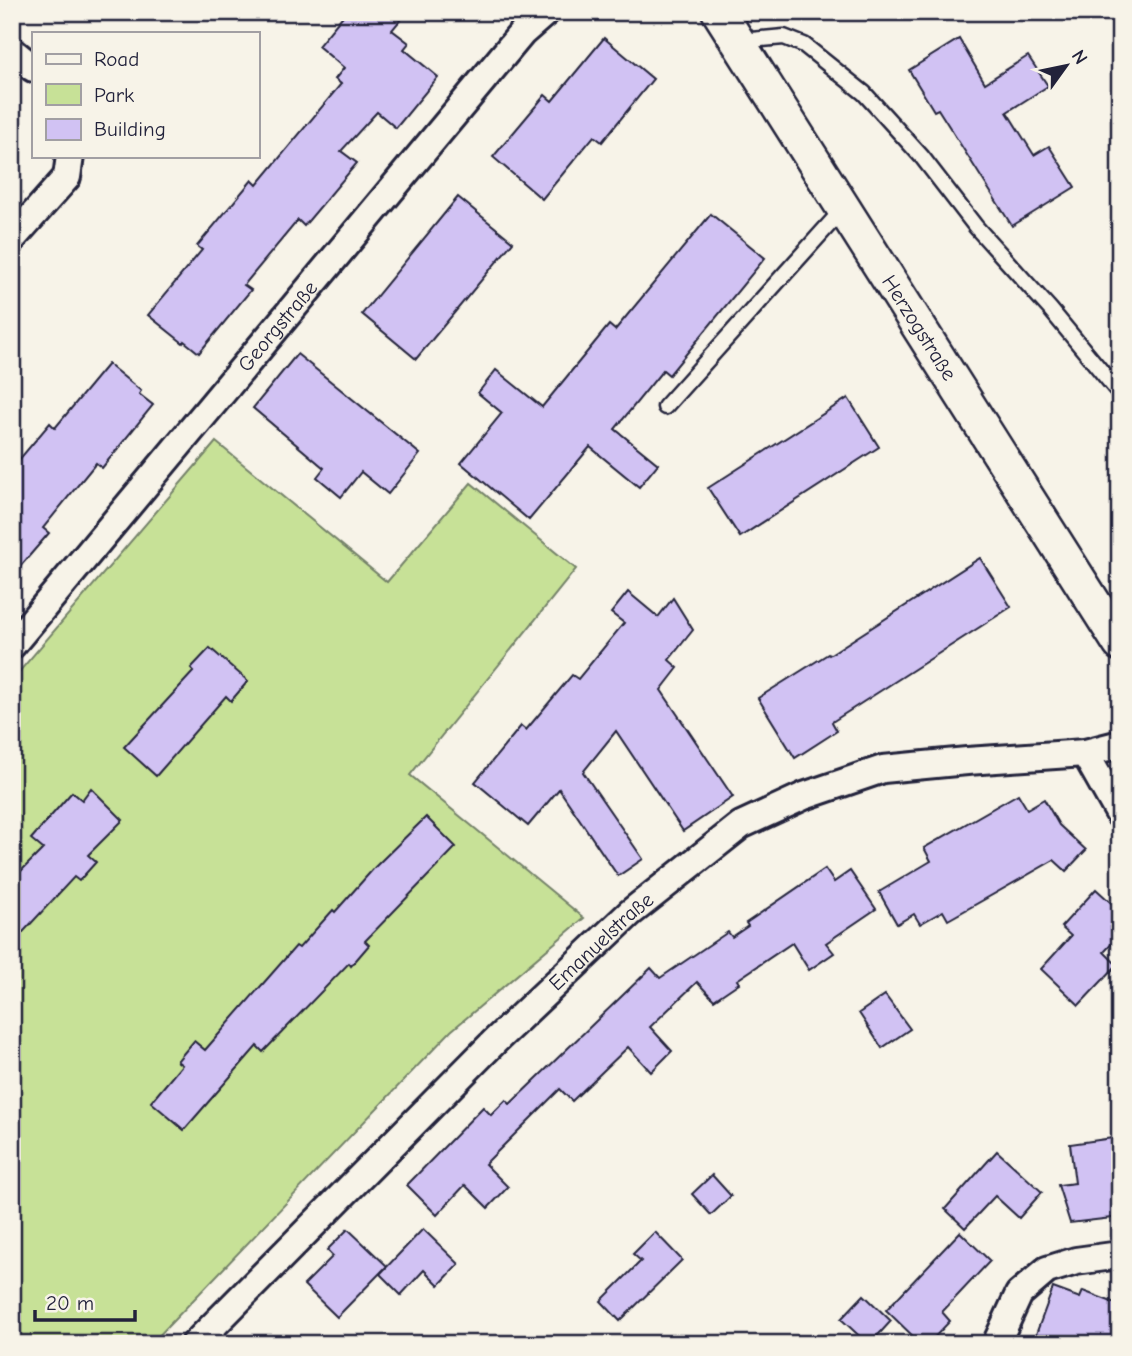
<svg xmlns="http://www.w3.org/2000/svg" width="1132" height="1356" viewBox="0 0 1132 1356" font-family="'Comic Neue',sans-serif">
<rect width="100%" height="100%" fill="#f7f3e8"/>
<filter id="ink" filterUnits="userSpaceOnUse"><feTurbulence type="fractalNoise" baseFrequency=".0143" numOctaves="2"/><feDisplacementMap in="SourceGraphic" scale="14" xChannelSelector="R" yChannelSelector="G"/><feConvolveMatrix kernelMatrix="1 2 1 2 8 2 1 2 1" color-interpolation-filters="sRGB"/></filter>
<g filter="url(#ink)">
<polygon fill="#c7e197" stroke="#748269" stroke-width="2" points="216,442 387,582 471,483 576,569 410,775 584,918 451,1031 151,1344 12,1344 12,680"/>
<g fill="#d1c2f3" stroke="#22223b" stroke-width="2">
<polygon points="346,12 407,12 392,30 409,43 404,49 438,77 396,128 377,112 341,151 357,163 304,226 298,220 244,285 251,290 199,353 184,341 183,343 148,315 202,250 197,246 252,180 257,185 341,84 335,79 344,68 318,46"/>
<polygon points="604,38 653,79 602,142 594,136 542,199 493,157 545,95 552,101"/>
<polygon points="959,39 985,83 1028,56 1048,86 1007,112 1034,155 1049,146 1075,187 1012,226 938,109 934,111 909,70"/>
<polygon points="458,197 513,242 416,359 362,314"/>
<polygon points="711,214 765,258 669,375 663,370 615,429 658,464 639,487 590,447 529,520 461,463 502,413 478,393 496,370 542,407 609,325 615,330"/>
<polygon points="297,354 420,454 388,494 361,472 341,497 317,477 324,468 253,408"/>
<polygon points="108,364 141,391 139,394 153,405 102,468 96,463 43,528 49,533 12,576 12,468 50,423 55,428"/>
<polygon points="848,398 879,447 740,537 708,488"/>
<polygon points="980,558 1011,607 832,722 837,731 795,758 758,698 828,654 829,655"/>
<polygon points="628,592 658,617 673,598 693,630 669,660 678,668 661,690 733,797 683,831 616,731 583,772 643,859 618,876 559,789 528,826 475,782 521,726 526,730 572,675 578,679 624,623 611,613"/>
<polygon points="210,648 248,681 231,701 226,696 156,776 124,747 194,671 191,668"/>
<polygon points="91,788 123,820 88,855 96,862 79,881 74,877 12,944 12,880 43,849 31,839 72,792 82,800"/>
<polygon points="1018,794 1027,809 1044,799 1059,825 1086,850 1066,871 1054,860 948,920 943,911 920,924 914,914 897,924 879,892 931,861 924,848"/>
<polygon points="426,817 456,847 365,941 369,945 351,966 349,963 263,1052 257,1046 184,1130 151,1102 182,1065 177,1061 194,1041 205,1050 296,946 299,948 333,910 335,912 375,867"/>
<polygon points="825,869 834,882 850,871 876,909 826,943 834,953 809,970 792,943 737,980 739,983 714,1000 697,982 650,1027 672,1051 651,1072 628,1047 572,1101 560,1089 485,1164 508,1187 488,1208 465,1185 437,1215 407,1185 483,1107 491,1115 506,1100 510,1104 651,968 660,978 728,932 732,937 748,926 746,923"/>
<polygon points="1096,889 1120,911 1120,935 1104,952 1117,965 1079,1005 1041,969 1071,936 1061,927"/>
<polygon points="885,995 910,1029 882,1048 859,1013"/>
<polygon points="1120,1137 1120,1217 1070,1223 1058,1185 1075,1183 1070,1144"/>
<polygon points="997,1151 1042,1192 1019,1218 995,1196 965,1228 945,1209"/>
<polygon points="712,1175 731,1196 711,1215 692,1194"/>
<polygon points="348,1229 387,1266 337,1317 304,1285 333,1256 327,1250"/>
<polygon points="423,1229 459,1264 439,1285 424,1270 401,1295 380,1274"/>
<polygon points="655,1232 682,1260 620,1321 601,1301 641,1261 633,1254"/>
<polygon points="960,1232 990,1261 942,1312 950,1321 928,1344 921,1344 886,1310"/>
<polygon points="1053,1288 1080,1298 1083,1291 1120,1305 1120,1344 1053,1344 1035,1337"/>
<polygon points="864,1295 891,1321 870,1344 868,1344 841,1319"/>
</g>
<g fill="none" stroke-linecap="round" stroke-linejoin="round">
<defs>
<g id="service">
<polyline points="740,41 784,37 804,45 864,93 922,157 976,227 1050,309 1120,394"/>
<polyline points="665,407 843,209"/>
</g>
<g id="minor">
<polyline points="12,51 33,68"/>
<polyline points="12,239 67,177 70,156"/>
<path id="s1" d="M12,645L522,33L546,12"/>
<polyline points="1085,753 1120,815"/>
<path id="s2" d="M195,1344L495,1041L630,913L741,825L804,796L883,769L967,761L1085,753L1120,744"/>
<polyline points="996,1344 1019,1294 1047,1270 1076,1261 1120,1255"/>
</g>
<g id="tertiary">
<path id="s3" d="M719,12L1120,644"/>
</g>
</defs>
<use href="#service" stroke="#22223b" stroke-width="19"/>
<use href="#minor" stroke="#22223b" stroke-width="32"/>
<use href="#tertiary" stroke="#22223b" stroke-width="38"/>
<use href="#service" stroke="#f7f3e8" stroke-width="14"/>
<use href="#minor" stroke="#f7f3e8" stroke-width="26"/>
<use href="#tertiary" stroke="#f7f3e8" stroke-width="33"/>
</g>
</g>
<g text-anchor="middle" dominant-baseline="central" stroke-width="7" stroke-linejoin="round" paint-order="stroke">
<g font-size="21" fill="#22223b" stroke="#f7f3e8">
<text stroke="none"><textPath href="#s1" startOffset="415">Georgstraße</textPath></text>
<text stroke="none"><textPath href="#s3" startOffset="374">Herzogstraße</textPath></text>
<text stroke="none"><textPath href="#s2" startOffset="572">Emanuelstraße</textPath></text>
</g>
</g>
<rect width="1132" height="1356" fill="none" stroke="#f7f3e8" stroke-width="42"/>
<rect x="21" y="21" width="1090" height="1314" fill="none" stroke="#22223b" stroke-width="2.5" filter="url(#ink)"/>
<rect x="32" y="32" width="228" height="126" fill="#f7f3e8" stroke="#a29fa3" stroke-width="2"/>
<rect x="46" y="54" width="35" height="10" fill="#f7f3e8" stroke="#a29fa3" stroke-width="2"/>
<text x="94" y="66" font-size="21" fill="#22223b">Road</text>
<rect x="46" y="84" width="35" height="21" fill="#c7e197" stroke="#a29fa3" stroke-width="2"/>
<text x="94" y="102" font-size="21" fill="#22223b">Park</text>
<rect x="46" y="119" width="35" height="21" fill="#d1c2f3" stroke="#a29fa3" stroke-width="2"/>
<text x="94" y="136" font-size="21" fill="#22223b">Building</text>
<g transform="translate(1066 66) rotate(57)" stroke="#f7f3e8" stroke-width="5" paint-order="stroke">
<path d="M0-5L12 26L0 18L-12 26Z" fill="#22223b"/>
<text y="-10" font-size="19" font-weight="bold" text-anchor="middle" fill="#22223b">N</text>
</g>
<path d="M35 1310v10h100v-10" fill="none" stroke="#22223b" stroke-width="3.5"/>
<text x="46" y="1310" font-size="21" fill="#22223b" stroke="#f7f3e8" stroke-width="5" paint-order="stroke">20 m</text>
</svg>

§ Exercise instructions
Would you give the material back exactly, minus the pictures?

§ Completed exercise
<svg xmlns="http://www.w3.org/2000/svg" width="1132" height="1356" viewBox="0 0 1132 1356" font-family="'Comic Neue',sans-serif">
<rect width="100%" height="100%" fill="#f7f3e8"/>
<filter id="ink" filterUnits="userSpaceOnUse"><feTurbulence type="fractalNoise" baseFrequency=".0143" numOctaves="2"/><feDisplacementMap in="SourceGraphic" scale="14" xChannelSelector="R" yChannelSelector="G"/><feConvolveMatrix kernelMatrix="1 2 1 2 8 2 1 2 1" color-interpolation-filters="sRGB"/></filter>
<g filter="url(#ink)">
<polygon fill="#c7e197" stroke="#748269" stroke-width="2" points="216,442 387,582 471,483 576,569 410,775 584,918 451,1031 151,1344 12,1344 12,680"/>
<g fill="#d1c2f3" stroke="#22223b" stroke-width="2">
<polygon points="346,12 407,12 392,30 409,43 404,49 438,77 396,128 377,112 341,151 357,163 304,226 298,220 244,285 251,290 199,353 184,341 183,343 148,315 202,250 197,246 252,180 257,185 341,84 335,79 344,68 318,46"/>
<polygon points="604,38 653,79 602,142 594,136 542,199 493,157 545,95 552,101"/>
<polygon points="959,39 985,83 1028,56 1048,86 1007,112 1034,155 1049,146 1075,187 1012,226 938,109 934,111 909,70"/>
<polygon points="458,197 513,242 416,359 362,314"/>
<polygon points="711,214 765,258 669,375 663,370 615,429 658,464 639,487 590,447 529,520 461,463 502,413 478,393 496,370 542,407 609,325 615,330"/>
<polygon points="297,354 420,454 388,494 361,472 341,497 317,477 324,468 253,408"/>
<polygon points="108,364 141,391 139,394 153,405 102,468 96,463 43,528 49,533 12,576 12,468 50,423 55,428"/>
<polygon points="848,398 879,447 740,537 708,488"/>
<polygon points="980,558 1011,607 832,722 837,731 795,758 758,698 828,654 829,655"/>
<polygon points="628,592 658,617 673,598 693,630 669,660 678,668 661,690 733,797 683,831 616,731 583,772 643,859 618,876 559,789 528,826 475,782 521,726 526,730 572,675 578,679 624,623 611,613"/>
<polygon points="210,648 248,681 231,701 226,696 156,776 124,747 194,671 191,668"/>
<polygon points="91,788 123,820 88,855 96,862 79,881 74,877 12,944 12,880 43,849 31,839 72,792 82,800"/>
<polygon points="1018,794 1027,809 1044,799 1059,825 1086,850 1066,871 1054,860 948,920 943,911 920,924 914,914 897,924 879,892 931,861 924,848"/>
<polygon points="426,817 456,847 365,941 369,945 351,966 349,963 263,1052 257,1046 184,1130 151,1102 182,1065 177,1061 194,1041 205,1050 296,946 299,948 333,910 335,912 375,867"/>
<polygon points="825,869 834,882 850,871 876,909 826,943 834,953 809,970 792,943 737,980 739,983 714,1000 697,982 650,1027 672,1051 651,1072 628,1047 572,1101 560,1089 485,1164 508,1187 488,1208 465,1185 437,1215 407,1185 483,1107 491,1115 506,1100 510,1104 651,968 660,978 728,932 732,937 748,926 746,923"/>
<polygon points="1096,889 1120,911 1120,935 1104,952 1117,965 1079,1005 1041,969 1071,936 1061,927"/>
<polygon points="885,995 910,1029 882,1048 859,1013"/>
<polygon points="1120,1137 1120,1217 1070,1223 1058,1185 1075,1183 1070,1144"/>
<polygon points="997,1151 1042,1192 1019,1218 995,1196 965,1228 945,1209"/>
<polygon points="712,1175 731,1196 711,1215 692,1194"/>
<polygon points="348,1229 387,1266 337,1317 304,1285 333,1256 327,1250"/>
<polygon points="423,1229 459,1264 439,1285 424,1270 401,1295 380,1274"/>
<polygon points="655,1232 682,1260 620,1321 601,1301 641,1261 633,1254"/>
<polygon points="960,1232 990,1261 942,1312 950,1321 928,1344 921,1344 886,1310"/>
<polygon points="1053,1288 1080,1298 1083,1291 1120,1305 1120,1344 1053,1344 1035,1337"/>
<polygon points="864,1295 891,1321 870,1344 868,1344 841,1319"/>
</g>
<g fill="none" stroke-linecap="round" stroke-linejoin="round">
<defs>
<g id="service">
<polyline points="740,41 784,37 804,45 864,93 922,157 976,227 1050,309 1120,394"/>
<polyline points="665,407 843,209"/>
</g>
<g id="minor">
<polyline points="12,51 33,68"/>
<polyline points="12,239 67,177 70,156"/>
<path id="s1" d="M12,645L522,33L546,12"/>
<polyline points="1085,753 1120,815"/>
<path id="s2" d="M195,1344L495,1041L630,913L741,825L804,796L883,769L967,761L1085,753L1120,744"/>
<polyline points="996,1344 1019,1294 1047,1270 1076,1261 1120,1255"/>
</g>
<g id="tertiary">
<path id="s3" d="M719,12L1120,644"/>
</g>
</defs>
<use href="#service" stroke="#22223b" stroke-width="19"/>
<use href="#minor" stroke="#22223b" stroke-width="32"/>
<use href="#tertiary" stroke="#22223b" stroke-width="38"/>
<use href="#service" stroke="#f7f3e8" stroke-width="14"/>
<use href="#minor" stroke="#f7f3e8" stroke-width="26"/>
<use href="#tertiary" stroke="#f7f3e8" stroke-width="33"/>
</g>
</g>
<g text-anchor="middle" dominant-baseline="central" stroke-width="7" stroke-linejoin="round" paint-order="stroke">
<g font-size="21" fill="#22223b" stroke="#f7f3e8">
<text stroke="none"><textPath href="#s1" startOffset="415">Georgstraße</textPath></text>
<text stroke="none"><textPath href="#s3" startOffset="374">Herzogstraße</textPath></text>
<text stroke="none"><textPath href="#s2" startOffset="572">Emanuelstraße</textPath></text>
</g>
</g>
<rect width="1132" height="1356" fill="none" stroke="#f7f3e8" stroke-width="42"/>
<rect x="21" y="21" width="1090" height="1314" fill="none" stroke="#22223b" stroke-width="2.5" filter="url(#ink)"/>
<rect x="32" y="32" width="228" height="126" fill="#f7f3e8" stroke="#a29fa3" stroke-width="2"/>
<rect x="46" y="54" width="35" height="10" fill="#f7f3e8" stroke="#a29fa3" stroke-width="2"/>
<text x="94" y="66" font-size="21" fill="#22223b">Road</text>
<rect x="46" y="84" width="35" height="21" fill="#c7e197" stroke="#a29fa3" stroke-width="2"/>
<text x="94" y="102" font-size="21" fill="#22223b">Park</text>
<rect x="46" y="119" width="35" height="21" fill="#d1c2f3" stroke="#a29fa3" stroke-width="2"/>
<text x="94" y="136" font-size="21" fill="#22223b">Building</text>
<g transform="translate(1066 66) rotate(57)" stroke="#f7f3e8" stroke-width="5" paint-order="stroke">
<path d="M0-5L12 26L0 18L-12 26Z" fill="#22223b"/>
<text y="-10" font-size="19" font-weight="bold" text-anchor="middle" fill="#22223b">N</text>
</g>
<path d="M35 1310v10h100v-10" fill="none" stroke="#22223b" stroke-width="3.5"/>
<text x="46" y="1310" font-size="21" fill="#22223b" stroke="#f7f3e8" stroke-width="5" paint-order="stroke">20 m</text>
</svg>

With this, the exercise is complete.